Sophie McNeill is the Australia researcher for Human Rights Watch, based in Western Australia. She was formerly an investigative reporter with ABC TV’s Four Corners program where she produced programs on the Hong Kong protest movement and the mass arbitrary detention of Xinjiang’s Muslims by the Chinese government. Sophie was also a foreign correspondent for the ABC and SBS in the Middle East, working across the region in countries such as Iraq, Syria, Yemen, Egypt and Turkey, as well as Israel/Palestine. Sophie has twice been awarded Australian Young TV Journalist of the Year and in 2010 won a Walkley Award for her investigation into the killing of five children in Afghanistan by Australian Special Forces soldiers. She was also nominated for a Walkley in 2015 for her coverage of the Syrian refugee crisis. In 2016 she won two more Walkleys for her coverage of Yemen and besieged towns in Syria. Previously, she worked as a reporter for ABC’s Foreign Correspondent and SBS’s Dateline programs and she is a former host of triple j’s news and current affairs program Hack. She is the author of “We Can’t Say We Didn’t Know: Dispatches from an Age of Impunity.”

Rodney Croome

Rodney Croome is an Australian LGBTQIA+ rights advocate. Rodney led the successful campaign to decriminalise homosexuality in Tasmania, was a founder and national director of Australian Marriage Equality, and currently serves as the spokesperson for the LGBTIQA+ equality advocacy groups Just Equal and Equality Tasmania.
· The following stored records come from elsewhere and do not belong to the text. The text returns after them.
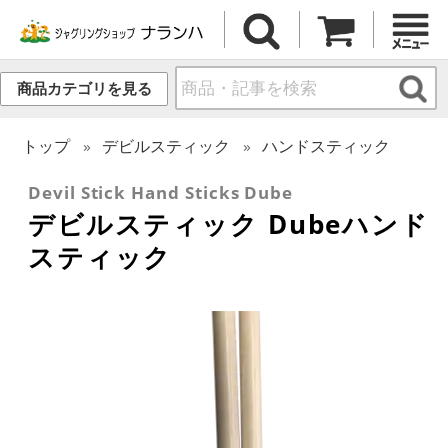
商品カテゴリを見る
トップ
デビルスティック
ハンドスティック
Devil Stick Hand Sticks Dube
デビルスティック Dubeハンド
スティック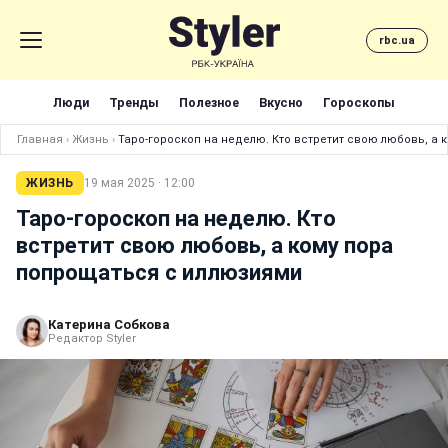
rbc.ua
Люди
Тренды
Полезное
Вкусно
Гороскопы
Главная
›
Жизнь
›
Таро-гороскоп на неделю. Кто встретит свою любовь, а
ЖИЗНЬ
19 мая 2025 · 12:00
Таро-гороскоп на неделю. Кто
встретит свою любовь, а кому пора
попрощаться с иллюзиями
Катерина Собкова
Редактор Styler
Rodney was made a Member of the Order of Australia in 2003, was Tasmanian Australian of the Year in 2015 and was made an honorary doctor of letters by the University of Tasmania in 2019. Rodney has worked closely with lawyers and legal academics on many judicial and semi-judicial cases in regard to decriminalisation, marriage equality, workplace discrimination, hate speech, next-of-kin rights and blood donation.

Liv Metter

Liv has been involved in the youth climate justice movement for the past 10+ years and is passionate about creating a more just and sustainable world. She works in fundraising to help resource ENGOs to have the biggest impact possible. She is currently an ally Fundraising Director at the Seed Indigenous Youth Climate Network, and prior to this was Fundraising Director at the Australian Youth Climate Coalition. Liv is Co-Founder of the Fundraisers Idea Exchange, and Board Member and Fundraising Subcommittee Member at Climate for Change.

Rachel English

Rachel English has worked on many sides of the social sector, fundraising, service delivery and granting. She is currently a philanthropic advisor at Mutual Trust, assisting families with their giving and strategies. Rachel is also a Director of the English Family Foundation, which focuses on driving transformational change through partnerships with early-stage social enterprises. Making philanthropy more accessible and appealing is core to all of Rachel’s work. She served as co-Chair of NEXUS Australia from 2017 – 2021, a global network uniting young investors, social entrepreneurs and philanthropists to accelerate change. She is a committee member for the Australian International Development Network (AIDN) to encourage more international development. She has recently joined the Inner North Community Foundation Board, striving for a prosperous, connected, cohesive community in Melbourne’s Inner North.

Inaugural Conference – September 2021

The conference will be held online on 24 and 25 September 2021 due to COVID-19 and associated travel restrictions.